Justiça determina que caso da PM morta em SP passe a ser investigado como feminicídio
Caso foi redistribuído para Vara do Tribunal do Júri; defesa sustenta que o PM colabora com as investigações
A Justiça de São Paulo decidiu, nesta terça-feira, 10, que o caso da policial militar Gisele Alves Santana, 32 anos, encontrada morta em casa com um tiro na cabeça, deve ser apurado como feminicídio. Em linha com a gravidade do crime, o processo foi redistribuído para a Vara do Tribunal do Júri, que julga crimes contra a vida, conforme a natureza da investigação.

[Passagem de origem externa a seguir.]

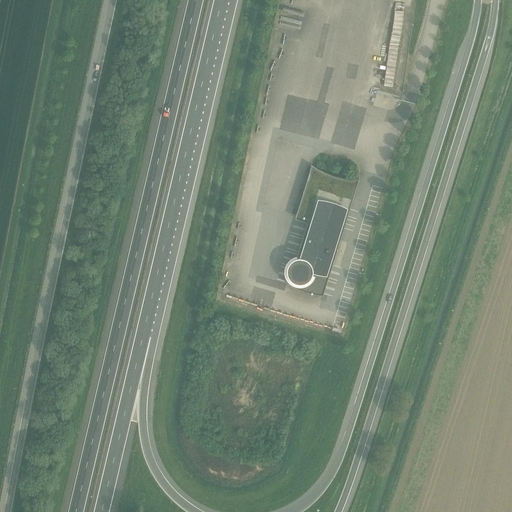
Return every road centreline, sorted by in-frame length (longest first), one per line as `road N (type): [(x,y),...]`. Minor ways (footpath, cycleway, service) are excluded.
road 1 (motorway): [(478,0),(342,454),(297,511)]
road 2 (motorway): [(338,511),(495,0)]
road 3 (motorway): [(195,0),(76,511)]
road 4 (motorway): [(113,0),(7,511)]
road 5 (track): [(362,511),(511,52)]
road 6 (track): [(72,0),(0,398)]
road 7 (track): [(385,511),(511,128)]
road 8 (motorway): [(142,335),(221,0)]
road 9 (motorway): [(192,511),(168,492),(146,450),(142,335)]
road 10 (motorway): [(101,511),(142,335)]
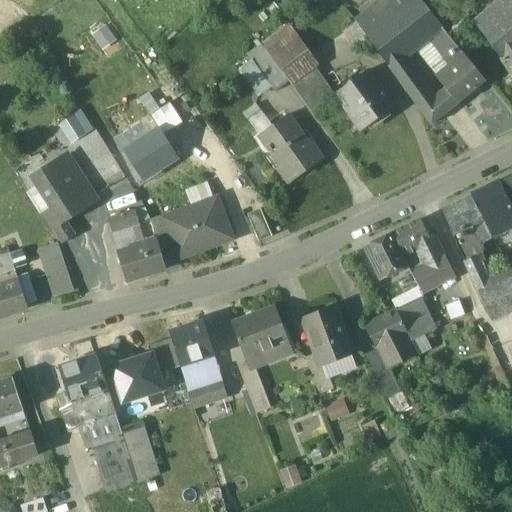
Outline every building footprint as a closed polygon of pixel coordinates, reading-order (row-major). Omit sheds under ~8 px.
[(420,0),(383,0),(355,22),(389,68),(403,58),(427,40),(442,28),(420,0)] [(511,13),(484,36),(501,59),(511,49),(511,13)] [(465,56),(442,28),(427,40),(450,68),(465,56)] [(511,49),(501,59),(511,74),(511,49)] [(450,68),(437,78),(457,103),(485,81),(465,56),(450,68)] [(288,82),(270,57),(256,67),(274,92),(288,82)] [(444,114),(403,58),(389,68),(430,124),(444,114)] [(335,95),(315,69),(291,86),(311,113),(335,95)] [(368,71),(335,95),(361,132),(395,108),(368,71)] [(159,131),(163,137),(183,124),(170,105),(149,117),(159,131)] [(309,146),(286,115),(258,136),(281,167),(278,169),(289,184),(322,159),(311,145),(309,146)] [(126,153),(144,180),(177,159),(163,137),(159,131),(126,153)] [(96,201),(67,156),(33,178),(52,208),(62,223),(66,220),(96,201)] [(511,176),(500,182),(511,207),(511,206),(511,176)] [(500,182),(442,210),(451,234),(482,219),(483,221),(510,208),(511,207),(500,182)] [(185,192),(191,210),(213,202),(207,184),(185,192)] [(131,200),(104,208),(105,209),(109,219),(108,220),(112,233),(139,225),(131,200)] [(164,220),(173,246),(177,259),(232,240),(218,201),(213,202),(191,210),(164,220)] [(76,236),(66,220),(62,223),(52,208),(42,214),(61,244),(76,236)] [(482,219),(451,234),(460,257),(479,249),(477,245),(490,239),(489,239),(511,227),(511,211),(510,208),(483,221),(482,219)] [(260,209),(247,215),(258,242),(272,237),(260,209)] [(173,246),(164,220),(162,217),(150,221),(156,241),(160,252),(173,246)] [(421,220),(393,234),(403,254),(413,250),(422,266),(424,270),(445,257),(434,235),(429,238),(421,220)] [(393,234),(365,247),(380,279),(387,275),(407,263),(403,254),(393,234)] [(156,241),(118,253),(127,282),(165,270),(160,252),(156,241)] [(53,299),(76,292),(61,244),(38,251),(53,299)] [(479,249),(460,257),(463,265),(477,295),(490,289),(502,284),(499,271),(488,276),(483,264),(486,263),(479,249)] [(9,256),(0,258),(0,275),(14,271),(9,256)] [(445,257),(424,270),(422,266),(411,271),(420,289),(421,291),(454,276),(445,257)] [(511,265),(499,271),(502,284),(511,279),(511,265)] [(511,279),(502,284),(511,302),(511,279)] [(511,302),(502,284),(490,289),(502,313),(511,308),(511,302)] [(19,285),(0,292),(0,319),(28,310),(19,285)] [(502,313),(490,289),(477,295),(489,319),(502,313)] [(419,299),(395,312),(409,341),(432,330),(419,299)] [(333,306),(304,317),(310,331),(308,332),(315,352),(320,364),(324,363),(350,352),(333,306)] [(272,308),(233,323),(246,357),(248,357),(252,367),(255,366),(255,367),(290,353),(272,308)] [(395,311),(365,326),(377,350),(384,366),(387,364),(389,369),(416,356),(409,341),(395,312),(395,311)] [(204,321),(169,332),(172,340),(181,368),(215,357),(204,321)] [(152,356),(158,375),(181,368),(172,340),(149,347),(152,356)] [(384,366),(377,350),(366,355),(386,400),(401,393),(389,369),(387,364),(384,366)] [(320,364),(315,352),(304,356),(318,394),(333,388),(324,363),(320,364)] [(96,356),(60,368),(68,392),(71,401),(107,390),(96,356)] [(152,356),(113,368),(124,402),(162,390),(158,375),(152,356)] [(252,367),(248,357),(246,357),(236,362),(256,415),(271,409),(255,367),(255,366),(252,367)] [(12,380),(0,384),(0,418),(23,411),(12,380)] [(223,383),(189,394),(194,410),(228,399),(223,383)] [(107,390),(71,401),(80,430),(86,450),(94,447),(109,493),(135,484),(135,486),(151,481),(136,435),(123,439),(120,432),(107,390)] [(71,401),(68,392),(55,397),(67,434),(80,430),(71,401)] [(332,421),(350,415),(345,398),(327,404),(332,421)] [(143,425),(120,432),(123,439),(136,435),(146,432),(143,425)] [(31,433),(0,443),(0,469),(39,457),(31,433)] [(226,511),(220,489),(206,494),(212,511),(226,511)] [(47,511),(43,499),(21,507),(22,511),(47,511)]
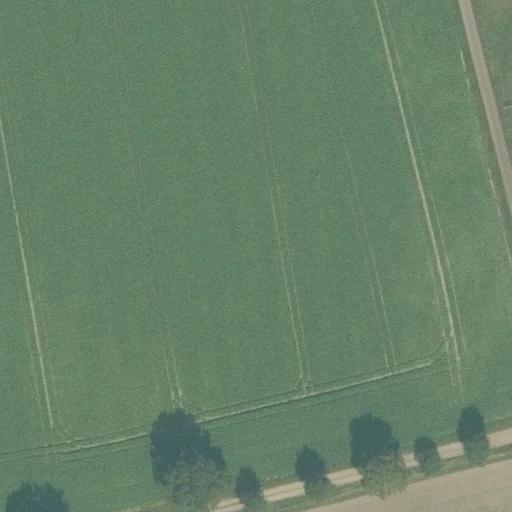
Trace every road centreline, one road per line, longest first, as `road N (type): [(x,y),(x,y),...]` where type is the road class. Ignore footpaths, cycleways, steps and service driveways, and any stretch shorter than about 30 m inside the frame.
road 1 (track): [(218,511),(511,435)]
road 2 (track): [(511,209),(462,0)]
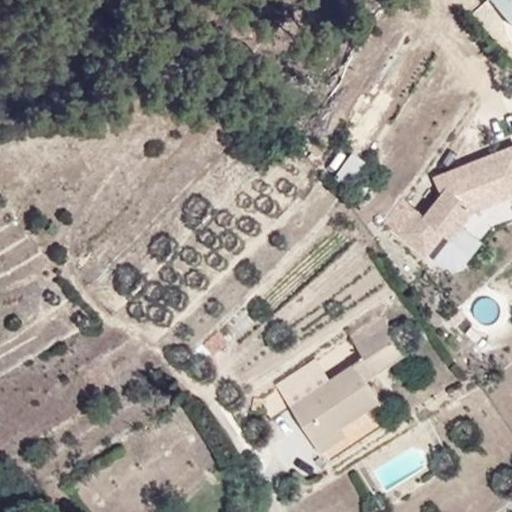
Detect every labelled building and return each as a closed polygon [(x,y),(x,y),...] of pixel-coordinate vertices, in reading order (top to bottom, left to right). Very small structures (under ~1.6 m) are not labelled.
[(511,0),(490,0),(511,26),(511,0)] [(511,162),(511,116),(460,137),(462,146),(429,189),(417,182),(400,202),(427,225),(447,204),(452,208),(478,177),(511,162)] [(346,188),(364,163),(348,152),(331,178),(346,188)] [(371,326),(396,310),(406,303),(393,281),(357,301),(371,326)] [(405,328),(396,310),(371,326),(381,343),(405,328)] [(320,404),(342,391),(382,368),(361,330),(298,367),(320,404)] [(349,401),(342,391),(320,404),(325,414),(349,401)] [(204,511),(170,511),(162,501),(147,511),(205,511),(204,511)]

O episódio aconteceu no dia 18 de fevereiro, no Brás, região central de São Paulo. Ao longo das apurações, a investigação se deslocou inicialmente para o registro de suicídio, mas, com o passar das informações apresentadas pela família, que relatou histórico de abuso e violência, a avaliação passou a considerar a possibilidade de feminicídio. Nesse contexto, a defesa do policial tem reiterado que o tenente-coronel Geraldo Leite Rosa Neto não figura como investigado e que ele tem colaborado com as autoridades.

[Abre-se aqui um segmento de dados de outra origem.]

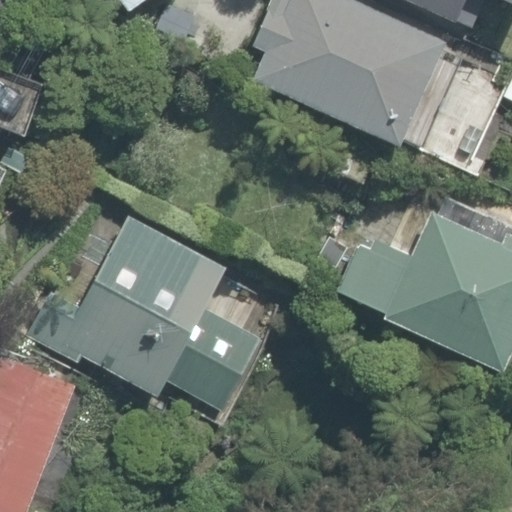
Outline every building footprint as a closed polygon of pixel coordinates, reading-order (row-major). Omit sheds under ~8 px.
[(121,0),(130,11),(144,0),(121,0)] [(265,49),(251,81),(399,144),(404,132),(426,142),(466,49),(352,0),(266,0),(248,42),(265,49)] [(511,0),(406,0),(453,21),(462,0),(502,0),(511,4),(511,0)] [(511,70),(501,95),(511,99),(511,70)] [(324,165),(362,181),(371,159),(333,143),(324,165)] [(382,315),(500,370),(511,344),(511,233),(505,231),(499,242),(430,210),(409,254),(374,238),(369,247),(358,242),(336,288),(385,311),(382,315)] [(165,380),(221,410),(260,338),(205,308),(226,267),(129,214),(80,304),(55,290),(29,337),(78,364),(83,355),(157,395),(165,380)] [(0,354),(0,511),(22,511),(72,382),(0,354)]
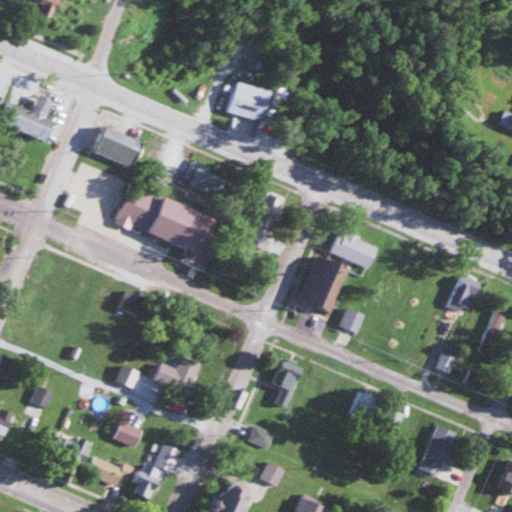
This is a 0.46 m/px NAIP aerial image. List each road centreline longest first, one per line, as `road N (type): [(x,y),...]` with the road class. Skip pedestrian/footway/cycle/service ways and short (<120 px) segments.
road 1 (secondary): [(0,41),(511,264)]
road 2 (residential): [(511,426),(0,203)]
road 3 (residential): [(178,511),(320,181)]
road 4 (residential): [(89,81),(0,303)]
road 5 (residential): [(450,511),(511,369)]
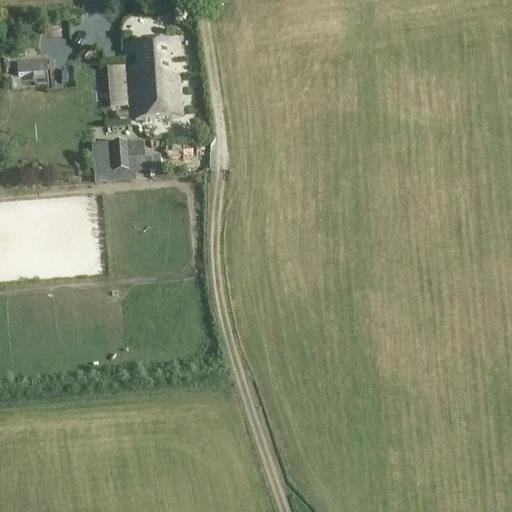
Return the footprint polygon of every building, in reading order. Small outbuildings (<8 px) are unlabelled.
[(169,81),(166,47),(135,49),(137,72),(129,73),(133,125),(180,121),(176,80),(169,81)] [(46,64),(17,67),(18,78),(46,76),(46,64)] [(104,86),(117,82),(112,68),(99,73),(104,86)] [(112,175),(134,174),(153,173),(152,160),(146,161),(145,145),(111,147),(112,175)] [(111,147),(91,148),(94,185),(94,188),(135,185),(135,182),(134,174),(112,175),(111,147)]
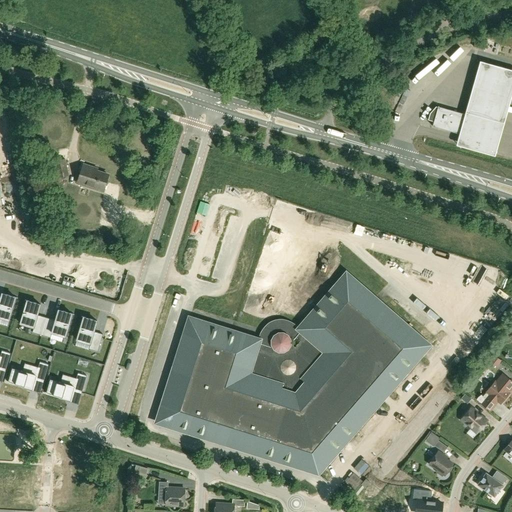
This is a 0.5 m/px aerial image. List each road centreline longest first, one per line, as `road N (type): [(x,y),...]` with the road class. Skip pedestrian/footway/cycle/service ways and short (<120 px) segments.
road 1 (unclassified): [(321,134),(335,94),(355,74),(450,26),(511,12)]
road 2 (residential): [(318,509),(325,487),(361,457),(460,340)]
road 3 (primary): [(511,191),(321,134)]
road 4 (residential): [(149,318),(0,273)]
road 5 (unclassified): [(149,318),(171,247),(169,192)]
road 6 (unclassified): [(110,438),(149,318)]
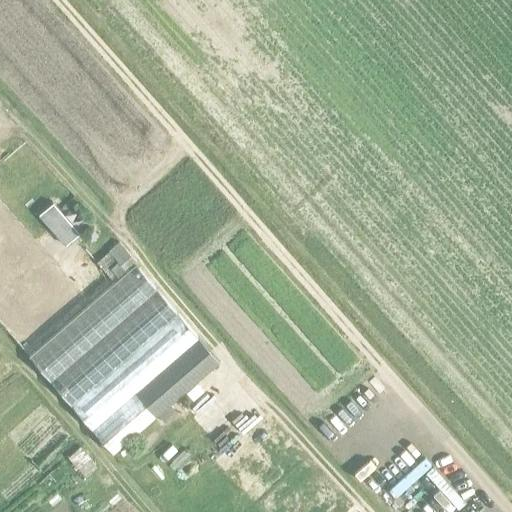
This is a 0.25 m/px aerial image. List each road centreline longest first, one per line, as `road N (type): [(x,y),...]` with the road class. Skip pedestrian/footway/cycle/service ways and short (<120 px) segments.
road 1 (track): [(434,429),(61,0)]
road 2 (track): [(148,511),(22,366)]
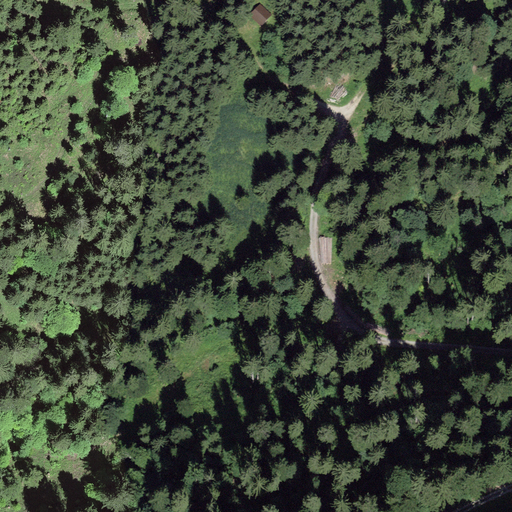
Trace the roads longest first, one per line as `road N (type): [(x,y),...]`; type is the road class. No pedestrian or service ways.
road 1 (track): [(345,114),(288,88),(225,30),(204,27),(120,68),(81,110),(37,190),(0,211)]
road 2 (track): [(511,347),(392,342),(366,331),(325,291),(310,230),(345,114)]
road 3 (track): [(217,29),(185,6),(45,0)]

No dia 19 de fevereiro, o laudo necroscópico já havia indicado lesões no pescoço, ainda sem classificar como marcas contundentes. Na sequência, a exumação do corpo, determinada pela Justiça, trouxe novos elementos: o laudo aponta lesões na face e na região cervical, resultado de pressão digital e de uma escoriação compatível com estigma ungueal (marcas feitas pela unha). Por ora, não foram observadas lesões típicas de defesa.
A defesa de Geraldo Leite Rosa Neto explicou que não teve acesso ao novo laudo e confirmou, em comunicados anteriores, que o tenente-coronel “não figura como investigado, suspeito ou indiciado” e que segue colaborando com as autoridades. O caso, que envolveu o apartamento do casal no Brás, permanece em um estágio de apuração com novas avaliações a partir das evidências reunidas.

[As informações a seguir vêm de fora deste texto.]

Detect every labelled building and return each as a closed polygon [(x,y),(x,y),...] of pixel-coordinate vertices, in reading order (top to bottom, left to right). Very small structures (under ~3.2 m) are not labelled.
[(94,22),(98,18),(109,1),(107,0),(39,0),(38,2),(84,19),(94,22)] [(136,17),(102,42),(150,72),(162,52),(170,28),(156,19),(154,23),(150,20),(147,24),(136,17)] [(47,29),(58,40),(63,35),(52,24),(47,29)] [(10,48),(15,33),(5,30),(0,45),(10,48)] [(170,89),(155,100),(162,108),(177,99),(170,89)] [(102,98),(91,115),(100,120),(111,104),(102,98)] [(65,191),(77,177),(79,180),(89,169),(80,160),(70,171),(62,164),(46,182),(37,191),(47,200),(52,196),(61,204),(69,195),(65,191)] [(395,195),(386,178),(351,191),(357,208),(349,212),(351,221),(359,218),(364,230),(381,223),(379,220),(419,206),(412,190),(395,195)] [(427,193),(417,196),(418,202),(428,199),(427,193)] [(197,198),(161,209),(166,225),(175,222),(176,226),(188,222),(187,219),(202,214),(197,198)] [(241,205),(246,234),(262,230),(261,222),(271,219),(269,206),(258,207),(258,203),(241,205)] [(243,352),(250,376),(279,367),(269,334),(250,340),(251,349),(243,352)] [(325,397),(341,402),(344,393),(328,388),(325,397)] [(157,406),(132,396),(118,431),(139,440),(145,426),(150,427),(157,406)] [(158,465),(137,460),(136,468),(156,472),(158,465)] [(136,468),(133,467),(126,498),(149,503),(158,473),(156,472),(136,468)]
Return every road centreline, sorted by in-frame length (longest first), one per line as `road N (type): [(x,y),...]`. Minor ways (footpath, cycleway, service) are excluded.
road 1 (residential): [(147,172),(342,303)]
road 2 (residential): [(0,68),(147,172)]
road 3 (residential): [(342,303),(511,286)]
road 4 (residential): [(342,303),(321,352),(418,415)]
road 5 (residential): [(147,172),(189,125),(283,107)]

Segundo o que foi apurado, o apelo para a redistribuição do caso para a Vara do Tribunal do Júri se dá pela própria natureza do delito investigado, abrindo espaço para novas medidas, incluindo possível prisão do marido, caso haja confirmação de indícios suficientes. A linha de investigação, de modo geral, aponta para o agravamento do cenário anteriormente visto como suicídio, invertendo o curso das investigações com foco no feminicídio.
No dia a dia, esse desfecho ressalta como as evidências podem reconfigurar um caso já instaurado, especialmente quando há relatos de abuso. A família de Gisele permanece firme em sua narrativa de violência, o que influencia diretamente as medidas que a Justiça toma a partir das novas informações apresentadas ao longo do processo.